The local Blue Swallow, Hirundo atrocaerulea, population is facing the risk of certain extinction if both their breeding and non-breeding habitats cannot be urgently secured. The Endangered Wildlife Trust's (EWT) Threatened Grassland Species Programme has started monitoring the breeding population as part of a long-term project. Long-term monitoring is essential to determine population trends and provide valuable information to conservation authorities ito inform grassland management decisions.

According to Dr. Ian Little, programme manager of the EWT's Threatened Grassland Species Programme, "Loss of suitable habitat is the primary cause of the blue swallow's population decline, however causes for recent continued declines are uncertain.

Four known regional populations of the blue swallow have already gone extinct in South Africa in the past decade. This includes a breeding population that was in the Kaapsehoop region, which was once recognised as a blue swallow natural heritage site."

The South African population currently consists of fewer than 38 known breeding pairs, with less than five remaining in Mpumalanga and 35 in KwaZulu-Natal.

These alarming numbers resulted in the South African population of this small bird being listed in the Eskom Red Data Book of Birds of South Africa, Lesotho and Swaziland as Critically Endangered. The population has continued to decline since this listing was recorded. The total global population is thought to number about 1000 breeding pairs, but the data is under review by the newly instated International Blue Swallow Working Group.

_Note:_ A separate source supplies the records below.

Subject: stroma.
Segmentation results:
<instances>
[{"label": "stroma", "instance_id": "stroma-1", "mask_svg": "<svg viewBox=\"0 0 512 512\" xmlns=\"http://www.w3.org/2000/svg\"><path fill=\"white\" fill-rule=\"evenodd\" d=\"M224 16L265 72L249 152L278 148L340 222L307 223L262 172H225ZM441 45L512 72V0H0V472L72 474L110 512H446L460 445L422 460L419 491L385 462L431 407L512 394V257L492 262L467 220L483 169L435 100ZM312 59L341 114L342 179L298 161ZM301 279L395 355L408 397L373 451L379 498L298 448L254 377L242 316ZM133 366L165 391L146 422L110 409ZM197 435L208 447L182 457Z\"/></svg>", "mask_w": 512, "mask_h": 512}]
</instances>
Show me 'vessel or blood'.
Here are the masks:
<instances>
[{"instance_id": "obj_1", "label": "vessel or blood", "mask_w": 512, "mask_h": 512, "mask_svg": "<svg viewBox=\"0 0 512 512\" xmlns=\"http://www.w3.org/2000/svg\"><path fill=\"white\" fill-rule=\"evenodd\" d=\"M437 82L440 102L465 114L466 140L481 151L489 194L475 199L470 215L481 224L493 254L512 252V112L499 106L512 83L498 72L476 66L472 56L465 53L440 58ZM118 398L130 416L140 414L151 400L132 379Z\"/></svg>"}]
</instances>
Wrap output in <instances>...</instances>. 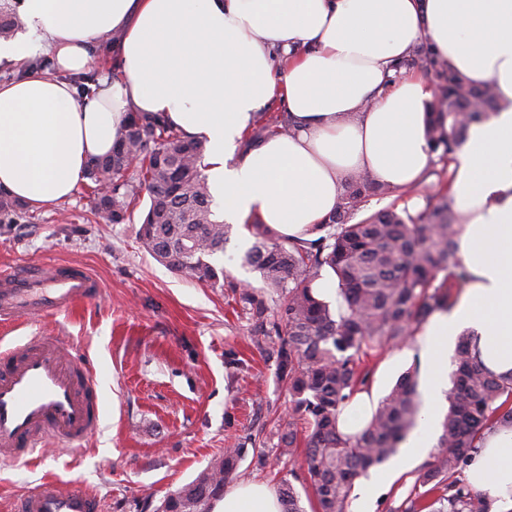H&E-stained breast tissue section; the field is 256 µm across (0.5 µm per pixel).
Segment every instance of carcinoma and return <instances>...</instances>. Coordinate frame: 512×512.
Here are the masks:
<instances>
[{
  "mask_svg": "<svg viewBox=\"0 0 512 512\" xmlns=\"http://www.w3.org/2000/svg\"><path fill=\"white\" fill-rule=\"evenodd\" d=\"M100 40L101 64L119 70L112 46ZM418 64L439 85L429 128L432 151L450 163L468 130L497 108L489 85L475 86L453 71L428 44L413 50L405 65ZM255 115L247 132L254 146L287 131L286 122ZM204 146L188 140L152 112H132L118 132L112 154L86 168L90 213L96 222L127 224L146 202L138 238L144 251L175 272L212 287L227 288L248 315L253 345L275 359L292 406L277 429L276 451L294 457L298 435L305 448L301 469L317 512H348L355 481L387 463L415 426L420 410L417 372L407 371L379 402L367 425L349 436L338 418L352 396L370 383L367 350L414 338L438 311L453 302L470 273L458 256L461 232L451 190L425 197L412 211L392 205L350 219L373 195L401 199L400 189L358 176L343 188L336 211L321 225L322 235L288 245L270 228L252 224L254 242L243 264L259 273L261 286L236 281L217 266L232 225L214 218L201 167ZM139 159L130 171L126 160ZM24 205L0 191V223L15 224ZM329 270L346 311L332 310L314 295L313 285ZM278 339L270 344L272 339ZM452 388L438 450L417 471L415 495L390 512H492L493 503L458 474L479 451L484 432L512 425V376L488 371L473 338L463 336L453 359ZM245 447L224 449L189 484L167 495L159 512H212V504L238 476ZM283 512H304L292 482L278 488Z\"/></svg>",
  "mask_w": 512,
  "mask_h": 512,
  "instance_id": "obj_1",
  "label": "carcinoma"
}]
</instances>
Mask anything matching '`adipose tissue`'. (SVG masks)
I'll return each instance as SVG.
<instances>
[{"instance_id": "obj_1", "label": "adipose tissue", "mask_w": 512, "mask_h": 512, "mask_svg": "<svg viewBox=\"0 0 512 512\" xmlns=\"http://www.w3.org/2000/svg\"><path fill=\"white\" fill-rule=\"evenodd\" d=\"M118 77L78 96L65 72L88 70L104 34ZM499 108L455 153L451 195L471 278L420 335L423 407L382 469L358 482L349 512L425 462L441 428L448 347L478 336L494 372H512V0H18L17 29L0 61L24 68L0 84V191L33 209L66 200L90 158L109 154L132 112H155L205 143L202 167L225 223L261 222L282 240L318 237L343 183L359 173L415 187L433 159L436 95L395 66L423 42ZM48 56L51 69L32 67ZM288 130L242 150L271 101ZM470 485L512 512V427L489 430L466 470ZM212 512H282L267 484L226 489Z\"/></svg>"}]
</instances>
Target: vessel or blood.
Listing matches in <instances>:
<instances>
[{"label": "vessel or blood", "mask_w": 512, "mask_h": 512, "mask_svg": "<svg viewBox=\"0 0 512 512\" xmlns=\"http://www.w3.org/2000/svg\"><path fill=\"white\" fill-rule=\"evenodd\" d=\"M98 281L71 265H17L0 269V324L23 315L49 316L95 299ZM101 422L99 383L89 363L58 336L35 335L0 351V461L34 455L46 441H86ZM13 512H99L86 486L45 480L16 498Z\"/></svg>", "instance_id": "b4317fda"}]
</instances>
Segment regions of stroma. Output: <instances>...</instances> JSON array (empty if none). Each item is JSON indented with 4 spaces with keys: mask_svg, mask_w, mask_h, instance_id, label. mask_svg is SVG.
Returning a JSON list of instances; mask_svg holds the SVG:
<instances>
[{
    "mask_svg": "<svg viewBox=\"0 0 512 512\" xmlns=\"http://www.w3.org/2000/svg\"><path fill=\"white\" fill-rule=\"evenodd\" d=\"M138 224H98L84 188L59 204L0 224V267L13 263L80 265L101 286L92 302L48 318L0 329V346L56 333L92 362L101 385L102 424L76 450L49 443L40 457L0 464V512L47 477L81 483L101 512H155L163 498L192 481L224 449L260 436L240 481L278 486L300 459L272 449L278 419L291 407L276 366L250 341L249 324L221 288L168 269L138 243ZM251 232L234 227L221 265L259 284L242 264ZM392 348L366 358L371 388L386 395L413 361L391 364Z\"/></svg>",
    "mask_w": 512,
    "mask_h": 512,
    "instance_id": "35a3bbf8",
    "label": "stroma"
}]
</instances>
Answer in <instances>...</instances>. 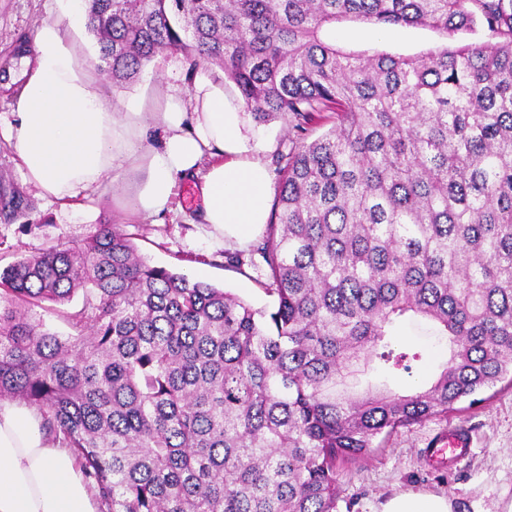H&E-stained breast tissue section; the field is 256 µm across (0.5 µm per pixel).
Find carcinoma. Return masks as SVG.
I'll return each instance as SVG.
<instances>
[{"label": "carcinoma", "mask_w": 512, "mask_h": 512, "mask_svg": "<svg viewBox=\"0 0 512 512\" xmlns=\"http://www.w3.org/2000/svg\"><path fill=\"white\" fill-rule=\"evenodd\" d=\"M125 88L157 57L216 64L257 124L336 123L288 154L251 253L269 309L153 266L117 224L0 271V399L36 409L104 512H336V458L512 383V0H83ZM346 22L429 27L417 56L353 50ZM23 199L0 189V210ZM74 333L34 308L65 304ZM433 323L448 359L399 394ZM83 301L82 293L78 292L74 295L72 300L65 305H58L52 302L45 301L42 303L44 309L37 310L41 312L46 324L53 330L60 334L68 335L73 333L68 324L66 323L63 312L73 311L81 307Z\"/></svg>", "instance_id": "1"}]
</instances>
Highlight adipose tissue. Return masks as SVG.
Wrapping results in <instances>:
<instances>
[{
    "label": "adipose tissue",
    "instance_id": "obj_1",
    "mask_svg": "<svg viewBox=\"0 0 512 512\" xmlns=\"http://www.w3.org/2000/svg\"><path fill=\"white\" fill-rule=\"evenodd\" d=\"M61 19L45 21L34 36V61L11 104L5 133L28 183L64 207L106 193L126 169L142 174L133 196L144 217L166 210L177 179L201 175L209 235L243 236L264 224L272 179L260 162H243L239 114L220 83L203 78L190 90L170 88L152 123L138 113L113 112L83 67L70 30L82 19L81 0H60ZM163 131L161 146L149 130ZM0 512H98L75 458L45 434L30 407L0 401ZM379 512H453L447 495L399 491Z\"/></svg>",
    "mask_w": 512,
    "mask_h": 512
}]
</instances>
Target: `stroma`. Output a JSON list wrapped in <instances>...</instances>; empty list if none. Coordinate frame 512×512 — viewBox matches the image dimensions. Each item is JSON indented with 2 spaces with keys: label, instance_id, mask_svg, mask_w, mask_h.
<instances>
[{
  "label": "stroma",
  "instance_id": "stroma-1",
  "mask_svg": "<svg viewBox=\"0 0 512 512\" xmlns=\"http://www.w3.org/2000/svg\"><path fill=\"white\" fill-rule=\"evenodd\" d=\"M59 14L58 0H0V126L11 118V103L22 86L27 50L37 27ZM336 39L357 50L379 48L405 56L419 54L441 37L424 27L381 31L348 23L337 30ZM98 74L102 93L118 112L130 111L137 104L143 112H150L166 89L192 88L198 77L222 82L229 98L237 96L233 83L225 81L217 66L200 67L195 77H188L187 65L179 54L151 63L138 81L124 89L115 88L108 74ZM240 122L245 140L241 160L262 161L274 173L285 165L296 142L313 141L333 124L326 118L302 131L293 120L281 117L258 125L246 112L241 113ZM0 186L19 191L27 203L14 219L0 216V270L57 241L83 240L97 224L108 222L132 234L139 253L151 264L191 274L257 308L273 304L257 281L258 270L248 265L240 269L228 266L224 258L225 253L247 249L258 241L263 228L243 238L228 236L222 240L204 233L193 222L197 202L194 180L180 181L169 210L152 219L133 214L124 199L129 189L125 179L116 182L109 193L93 195L81 207L64 210L25 182L13 143L0 135ZM396 339L426 353L424 364L412 376L399 378L398 387H410L435 373L447 359L445 340L426 324L404 322ZM479 397L476 404L463 401L448 415L398 429L370 455L337 459L336 512H378L380 503L398 490L446 494L454 502V512H512V385L498 382L481 391ZM451 426L468 429L473 437L469 457L454 469L426 457L429 442Z\"/></svg>",
  "mask_w": 512,
  "mask_h": 512
}]
</instances>
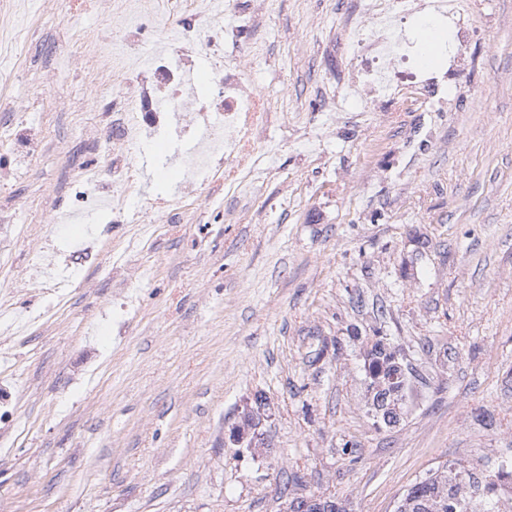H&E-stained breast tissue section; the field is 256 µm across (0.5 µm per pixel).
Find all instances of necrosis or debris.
I'll list each match as a JSON object with an SVG mask.
<instances>
[{"mask_svg": "<svg viewBox=\"0 0 512 512\" xmlns=\"http://www.w3.org/2000/svg\"><path fill=\"white\" fill-rule=\"evenodd\" d=\"M63 15L94 11L102 20L123 15L120 29L95 35L94 58L105 73L100 89L112 96L104 139L111 148L94 169L97 192L74 191L69 212L50 211L46 222L66 223L69 216L94 210L129 223L127 202L140 191V173L135 160L142 145L153 136L170 133L194 140L189 174L178 184L166 205L162 223L182 221L202 196L224 185L225 166L239 158L245 145L255 143L261 128L252 120L268 106L253 82L239 66L230 64L239 47L236 32L219 24L211 0H55ZM422 4L420 0H355L354 13L361 23L352 42L357 71L350 83L362 111H370L382 97L396 92L390 72L404 62V24ZM435 14L451 25L457 36V55L438 72L411 71L410 77L424 95L443 98L457 70L456 58L464 54L469 39L459 0H433ZM174 25L173 46L163 45L161 29ZM159 49L143 59L146 40ZM210 60L209 93L200 96L194 85L198 55ZM0 112H10L14 121L0 126V181L19 175L6 160L19 136H34L26 111L16 109L8 96L0 95Z\"/></svg>", "mask_w": 512, "mask_h": 512, "instance_id": "1", "label": "necrosis or debris"}]
</instances>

Little and his team have discovered that the number of breeding pairs continues to decline regardless of how many fledglings are produced each year.

"We currently have no idea as to the survival rate of these fledglings. To gain a better understanding of the mortality rates of these birds we have begun to conduct research utilising microchip technology.

We started PIT-tagging the fledglings in November 2011. PIT-tags - or Passive Integrated Transponders - allow us to monitor the juvenile survival rate and reproductive success, among other important conservation related questions, of the birds.

We will only start receiving results when the birds return from their winter migration next summer."